どう見ても若い女性の体形をしているから、ホグワーツの教師ではないことは確実だ。服装も、『魔法使い』らしくはない。なんというか、マグルみたいだ。これ以上ないというくらい白い雪が混じる風に、長い深紅の髪を遊ばせている。
「あれ誰?見たことないけど」
ロンが耳打ちをする。ハーマイオニーは困惑した表情を浮かべると、首を横に振った。
「分からない。ホグワーツの教師ではないから、きっと魔法省の役人…か生徒の保護者じゃないかしら?」
女性との距離は少しずつ縮まっていく。大きなトランクを右手で握り、深々と積もった雪を颯爽と踏みしめて歩く女性。赤いコートを纏っているけど、あれだけじゃ寒いはずだ。彼女よりも分厚いコートを着込み、マフラーを幾重にも巻いている僕達でさえ、身体を丸めたくなるくらい寒い。それなのに、彼女はピンと背筋を伸ばしていた。寒さを感じていないのだろうか?
「君は……もしかして、ハリー・ポッター?」
女性の蒼い瞳が、僕の額に刻まれている稲妻型の傷跡をとらえた。珍しいものを見たという風に稲妻型の傷跡を眺める。
「そうですけど、あなたは?」
「そうね……『マジックガンナー』や『ミスブルー』って呼ばれてるわ。

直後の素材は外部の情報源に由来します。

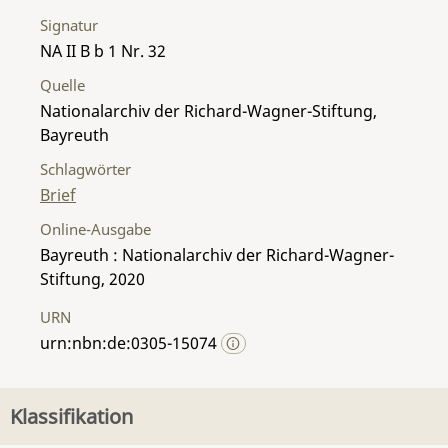
Signatur
NA II B b 1 Nr. 32
Quelle
Nationalarchiv der Richard-Wagner-Stiftung,
Bayreuth
Schlagwörter
Brief
Online-Ausgabe
Bayreuth : Nationalarchiv der Richard-Wagner-
Stiftung, 2020
URN
urn:nbn:de:0305-15074
Klassifikation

まぁ、もう会うことはないだろうけど」
マジックガンナー?ミスブルー?全く聞き覚えのない言葉だ。ロンに尋ねようと顔を横に向けると、お手上げだというように頭を横に振った。その隣に立っていたハーマイオニーにも分からないらしい。眉間に皺を寄せて、何かを考え込んでいる。女性は楽しそうに笑みを浮かべると、トランクを少しだけ開き、中から眼鏡ケースを取り出した。
そして、その眼鏡ケースを無理やり僕に握らせる。……僕に新しい眼鏡をくれる、という意味なのだろうか?
「えっと……」
「その眼鏡を『セレネ・ゴーント』に渡してほしいの」
笑みを浮かべたまま女性は、全く予想してなかった返答をした。僕は口を大きく開けて、女性を見上げる。
「なんで、セレネに?あなたが直接渡せば…」
「私、これから『仕事』があるのよ。弱小組織の下請けの仕事。本当は他の子に預けたいんだけど、あの子に会えなかったから、君にお願いするわね。……セレネって子、その眼鏡がなくて困っていると思うから」
そう言いながら、女性は僕たちの横を通り過ぎた。僕は急いで振り返り、女性の背中に声をかけた。
「セレネと僕が次ぎ会う時は、セレネが死ぬかアズカバンに送られる時です」
そう告げると、女性の動きが止まった。立ち止まったまま俯いて、先程までの笑みを浮かべた顔を僕に向ける。
「そうじゃないかもしれないわよ。じゃあね、ハリー・ポッター。縁があったらまた会いましょう」
何でもない事のように女性は言った。
すると、少し強い風が吹いた。雪が混じった風で、霧がかかったように辺りが真っ白に染まって何も見えなくなった。
そして、風が収まった時……まるで、先程の風にさらわれたかのように、女性の姿は綺麗に無くなっていた。ホグズミード村に向かったわけでもなさそうだ。
だって、村へ続く雪の積もった道には…僕たちの足跡しか無かったのだから。